At the heart of this insightful book are several stories of human wreckage, beguilingly told. Barbara Wainscott propels her Jewish husband David Berger to partial social acceptance among the WASP set (partly by marrying him in New Zealand with Prince Philip and Prince Edward as witnesses), but when he develops Alzheimer’s disease, his two sons by a previous marriage get him to divorce her. They pay her off on the condition that she never sees him again.

Fred Keller signs a misleading prenuptial agreement with his younger (fifth) wife Rose. He gives her half of all the new properties he acquires, but also sneakily saddles her with half the debt, thus hoping to ensure that she will owe him $10 million in any divorce. When they do divorce, she wins custody of their child and, eventually, half of his total wealth, but at a meeting to discuss the assets, he shoots her to death and gravely wounds her brother.

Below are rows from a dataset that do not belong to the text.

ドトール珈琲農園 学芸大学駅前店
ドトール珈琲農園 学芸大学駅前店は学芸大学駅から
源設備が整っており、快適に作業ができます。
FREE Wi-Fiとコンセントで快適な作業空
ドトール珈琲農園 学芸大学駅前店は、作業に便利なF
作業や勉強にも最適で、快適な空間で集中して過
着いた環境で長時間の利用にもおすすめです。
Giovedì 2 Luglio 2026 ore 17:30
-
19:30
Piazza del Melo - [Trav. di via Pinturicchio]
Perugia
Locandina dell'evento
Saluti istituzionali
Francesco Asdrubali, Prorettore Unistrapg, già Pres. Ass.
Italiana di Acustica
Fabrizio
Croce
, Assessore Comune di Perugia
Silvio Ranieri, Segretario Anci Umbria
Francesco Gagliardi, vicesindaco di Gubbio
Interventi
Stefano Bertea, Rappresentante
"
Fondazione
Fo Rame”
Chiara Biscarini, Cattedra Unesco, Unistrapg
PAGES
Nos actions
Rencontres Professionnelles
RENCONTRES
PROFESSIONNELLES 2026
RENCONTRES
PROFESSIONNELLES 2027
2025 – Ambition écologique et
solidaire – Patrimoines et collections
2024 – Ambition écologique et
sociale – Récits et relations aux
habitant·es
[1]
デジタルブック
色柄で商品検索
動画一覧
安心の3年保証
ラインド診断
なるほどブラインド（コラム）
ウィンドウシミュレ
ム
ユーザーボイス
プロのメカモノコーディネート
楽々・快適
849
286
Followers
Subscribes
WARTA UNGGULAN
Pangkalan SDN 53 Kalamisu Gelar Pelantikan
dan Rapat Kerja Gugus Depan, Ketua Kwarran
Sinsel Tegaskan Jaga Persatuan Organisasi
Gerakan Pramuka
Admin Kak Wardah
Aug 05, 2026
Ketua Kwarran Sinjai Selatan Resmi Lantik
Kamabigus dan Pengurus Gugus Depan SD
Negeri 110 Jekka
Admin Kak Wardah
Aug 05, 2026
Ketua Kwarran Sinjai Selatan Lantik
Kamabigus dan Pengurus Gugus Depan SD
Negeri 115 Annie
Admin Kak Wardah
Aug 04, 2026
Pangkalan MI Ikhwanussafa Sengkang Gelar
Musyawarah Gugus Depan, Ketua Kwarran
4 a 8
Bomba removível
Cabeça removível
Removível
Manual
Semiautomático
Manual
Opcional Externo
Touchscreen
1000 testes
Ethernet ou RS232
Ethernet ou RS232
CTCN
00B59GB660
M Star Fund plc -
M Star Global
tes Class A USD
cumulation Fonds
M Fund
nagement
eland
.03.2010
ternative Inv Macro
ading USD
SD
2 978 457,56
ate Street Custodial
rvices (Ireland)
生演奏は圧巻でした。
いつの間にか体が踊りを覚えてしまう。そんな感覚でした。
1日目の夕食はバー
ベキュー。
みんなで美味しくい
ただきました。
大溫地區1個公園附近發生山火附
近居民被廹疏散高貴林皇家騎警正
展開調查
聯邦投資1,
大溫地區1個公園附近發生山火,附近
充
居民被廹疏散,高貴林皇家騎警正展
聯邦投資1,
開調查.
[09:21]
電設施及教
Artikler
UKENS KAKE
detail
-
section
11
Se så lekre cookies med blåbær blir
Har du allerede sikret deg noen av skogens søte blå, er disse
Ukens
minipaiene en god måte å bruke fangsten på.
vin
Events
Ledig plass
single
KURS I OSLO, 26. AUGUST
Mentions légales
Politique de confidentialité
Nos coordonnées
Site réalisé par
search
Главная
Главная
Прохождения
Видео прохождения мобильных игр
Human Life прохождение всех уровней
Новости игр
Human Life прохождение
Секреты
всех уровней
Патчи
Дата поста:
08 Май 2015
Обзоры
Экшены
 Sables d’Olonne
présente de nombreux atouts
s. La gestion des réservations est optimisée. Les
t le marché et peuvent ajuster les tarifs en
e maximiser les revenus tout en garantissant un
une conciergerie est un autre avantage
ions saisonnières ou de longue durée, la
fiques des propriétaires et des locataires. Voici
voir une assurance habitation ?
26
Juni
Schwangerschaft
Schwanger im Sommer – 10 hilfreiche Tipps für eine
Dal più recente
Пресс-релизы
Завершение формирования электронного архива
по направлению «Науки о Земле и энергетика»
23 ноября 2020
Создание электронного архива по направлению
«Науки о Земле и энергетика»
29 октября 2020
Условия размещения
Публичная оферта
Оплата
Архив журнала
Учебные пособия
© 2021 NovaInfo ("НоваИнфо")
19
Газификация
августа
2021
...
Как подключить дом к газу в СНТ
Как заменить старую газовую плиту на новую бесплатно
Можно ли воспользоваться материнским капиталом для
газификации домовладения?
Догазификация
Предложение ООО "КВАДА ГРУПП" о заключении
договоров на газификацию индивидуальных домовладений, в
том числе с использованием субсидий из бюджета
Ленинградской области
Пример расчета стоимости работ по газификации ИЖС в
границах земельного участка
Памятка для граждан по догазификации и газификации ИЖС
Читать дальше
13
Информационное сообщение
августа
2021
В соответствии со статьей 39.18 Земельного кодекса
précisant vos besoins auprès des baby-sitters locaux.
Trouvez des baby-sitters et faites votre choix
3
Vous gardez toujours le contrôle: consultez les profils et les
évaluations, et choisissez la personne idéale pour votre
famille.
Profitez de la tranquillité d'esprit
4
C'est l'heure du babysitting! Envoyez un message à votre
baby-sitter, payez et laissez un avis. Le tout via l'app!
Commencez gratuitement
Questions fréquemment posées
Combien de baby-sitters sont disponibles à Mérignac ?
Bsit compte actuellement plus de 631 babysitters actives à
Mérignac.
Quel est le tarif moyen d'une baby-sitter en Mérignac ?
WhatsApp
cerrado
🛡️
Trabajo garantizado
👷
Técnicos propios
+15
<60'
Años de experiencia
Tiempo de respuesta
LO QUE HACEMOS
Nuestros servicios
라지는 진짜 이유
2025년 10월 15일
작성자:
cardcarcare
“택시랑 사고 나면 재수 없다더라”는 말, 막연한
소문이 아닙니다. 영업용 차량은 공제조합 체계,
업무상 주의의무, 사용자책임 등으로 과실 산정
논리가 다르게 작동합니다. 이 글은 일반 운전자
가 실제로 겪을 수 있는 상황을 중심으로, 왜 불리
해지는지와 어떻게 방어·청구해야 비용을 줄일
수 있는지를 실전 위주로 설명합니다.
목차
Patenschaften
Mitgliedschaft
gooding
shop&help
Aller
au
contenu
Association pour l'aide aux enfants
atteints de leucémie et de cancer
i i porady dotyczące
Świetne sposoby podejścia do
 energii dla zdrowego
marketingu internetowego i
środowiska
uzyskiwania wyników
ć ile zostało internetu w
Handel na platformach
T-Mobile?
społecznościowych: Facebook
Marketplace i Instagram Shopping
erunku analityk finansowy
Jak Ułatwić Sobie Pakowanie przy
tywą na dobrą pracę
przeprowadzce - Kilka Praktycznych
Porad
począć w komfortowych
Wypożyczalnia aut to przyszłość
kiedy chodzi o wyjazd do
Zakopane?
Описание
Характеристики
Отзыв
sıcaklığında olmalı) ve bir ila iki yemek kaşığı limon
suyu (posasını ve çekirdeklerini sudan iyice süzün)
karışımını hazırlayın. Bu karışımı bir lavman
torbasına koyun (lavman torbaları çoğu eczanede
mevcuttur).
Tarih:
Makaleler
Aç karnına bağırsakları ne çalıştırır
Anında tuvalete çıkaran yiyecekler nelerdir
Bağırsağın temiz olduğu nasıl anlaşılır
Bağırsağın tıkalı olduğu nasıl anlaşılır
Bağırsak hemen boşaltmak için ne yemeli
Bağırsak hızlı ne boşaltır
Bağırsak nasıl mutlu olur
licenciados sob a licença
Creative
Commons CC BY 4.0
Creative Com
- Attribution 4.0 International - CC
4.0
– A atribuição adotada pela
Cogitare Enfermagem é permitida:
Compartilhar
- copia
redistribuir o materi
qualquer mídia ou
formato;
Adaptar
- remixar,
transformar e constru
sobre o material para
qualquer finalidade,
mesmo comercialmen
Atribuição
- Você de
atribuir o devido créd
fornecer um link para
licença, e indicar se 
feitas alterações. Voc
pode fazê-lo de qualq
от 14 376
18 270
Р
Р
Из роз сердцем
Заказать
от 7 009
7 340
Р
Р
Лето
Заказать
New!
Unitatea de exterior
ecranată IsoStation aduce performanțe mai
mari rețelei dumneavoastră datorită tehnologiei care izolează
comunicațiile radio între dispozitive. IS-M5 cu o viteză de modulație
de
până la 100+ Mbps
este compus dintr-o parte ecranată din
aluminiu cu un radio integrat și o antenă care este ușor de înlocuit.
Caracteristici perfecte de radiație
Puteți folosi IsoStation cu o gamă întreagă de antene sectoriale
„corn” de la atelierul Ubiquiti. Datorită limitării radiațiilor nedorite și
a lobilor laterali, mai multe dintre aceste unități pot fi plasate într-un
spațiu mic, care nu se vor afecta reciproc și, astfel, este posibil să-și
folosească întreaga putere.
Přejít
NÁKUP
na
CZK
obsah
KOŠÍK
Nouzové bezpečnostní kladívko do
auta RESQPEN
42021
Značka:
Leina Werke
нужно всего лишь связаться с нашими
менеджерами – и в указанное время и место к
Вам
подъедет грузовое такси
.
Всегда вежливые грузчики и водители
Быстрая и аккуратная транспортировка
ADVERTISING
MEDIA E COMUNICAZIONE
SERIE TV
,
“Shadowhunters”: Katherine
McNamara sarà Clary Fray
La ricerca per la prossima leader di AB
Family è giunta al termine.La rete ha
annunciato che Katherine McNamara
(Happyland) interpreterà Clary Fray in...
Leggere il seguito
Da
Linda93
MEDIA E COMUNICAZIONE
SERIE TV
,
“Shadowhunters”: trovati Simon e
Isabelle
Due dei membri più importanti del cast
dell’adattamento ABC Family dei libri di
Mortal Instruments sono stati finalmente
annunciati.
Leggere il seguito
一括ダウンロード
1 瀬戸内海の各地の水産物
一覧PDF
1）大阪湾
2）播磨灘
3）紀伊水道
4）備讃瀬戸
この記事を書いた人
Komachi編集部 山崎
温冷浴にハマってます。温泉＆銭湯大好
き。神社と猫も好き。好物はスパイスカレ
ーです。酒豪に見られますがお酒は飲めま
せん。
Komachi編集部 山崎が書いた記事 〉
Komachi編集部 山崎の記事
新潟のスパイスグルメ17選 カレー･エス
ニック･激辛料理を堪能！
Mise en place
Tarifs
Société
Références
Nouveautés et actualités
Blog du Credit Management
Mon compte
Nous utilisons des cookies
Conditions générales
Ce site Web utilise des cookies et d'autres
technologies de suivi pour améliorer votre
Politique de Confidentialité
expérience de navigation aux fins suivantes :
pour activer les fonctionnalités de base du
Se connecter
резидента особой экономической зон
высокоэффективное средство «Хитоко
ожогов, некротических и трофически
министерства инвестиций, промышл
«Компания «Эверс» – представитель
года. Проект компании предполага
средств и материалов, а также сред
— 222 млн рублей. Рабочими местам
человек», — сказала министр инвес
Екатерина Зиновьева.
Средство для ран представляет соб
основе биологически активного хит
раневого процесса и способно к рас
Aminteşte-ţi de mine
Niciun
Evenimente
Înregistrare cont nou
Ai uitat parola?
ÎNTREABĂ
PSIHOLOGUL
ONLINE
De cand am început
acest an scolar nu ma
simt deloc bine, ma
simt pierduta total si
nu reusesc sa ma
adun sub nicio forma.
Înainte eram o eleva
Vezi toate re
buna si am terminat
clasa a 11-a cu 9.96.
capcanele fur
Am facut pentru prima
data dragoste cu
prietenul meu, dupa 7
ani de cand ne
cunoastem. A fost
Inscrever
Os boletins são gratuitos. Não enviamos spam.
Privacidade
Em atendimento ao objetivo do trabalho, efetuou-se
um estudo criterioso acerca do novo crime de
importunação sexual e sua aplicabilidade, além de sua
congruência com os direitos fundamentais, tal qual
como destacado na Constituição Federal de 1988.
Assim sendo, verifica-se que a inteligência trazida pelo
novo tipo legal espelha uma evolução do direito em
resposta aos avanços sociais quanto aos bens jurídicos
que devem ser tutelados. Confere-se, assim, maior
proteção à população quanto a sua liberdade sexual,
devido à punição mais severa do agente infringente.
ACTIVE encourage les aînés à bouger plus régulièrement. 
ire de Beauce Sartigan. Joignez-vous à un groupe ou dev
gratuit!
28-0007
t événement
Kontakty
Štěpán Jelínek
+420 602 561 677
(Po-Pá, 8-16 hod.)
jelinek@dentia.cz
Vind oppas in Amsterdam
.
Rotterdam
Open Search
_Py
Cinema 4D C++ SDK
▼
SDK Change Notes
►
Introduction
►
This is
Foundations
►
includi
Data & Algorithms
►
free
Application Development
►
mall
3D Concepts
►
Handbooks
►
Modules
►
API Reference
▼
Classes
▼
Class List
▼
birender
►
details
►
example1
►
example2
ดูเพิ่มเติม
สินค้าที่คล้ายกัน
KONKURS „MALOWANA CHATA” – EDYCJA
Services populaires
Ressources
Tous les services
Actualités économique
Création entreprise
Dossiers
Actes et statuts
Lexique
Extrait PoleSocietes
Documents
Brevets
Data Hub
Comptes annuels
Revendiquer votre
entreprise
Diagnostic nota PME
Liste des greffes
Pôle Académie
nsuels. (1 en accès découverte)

Another incident reflects badly on Palm Beach too. ‘Sonny’ Peixoto, an impoverished wannabe living a lie as part of the town’s younger partying crowd, bludgeons his social-climbing girlfriend to death before jumping from the balcony of a penthouse apartment while being shown around by a real estate broker.

As Leamer puts it, Palm Beach is ‘full of people pierced by sorrows brought on by the pursuit of money’.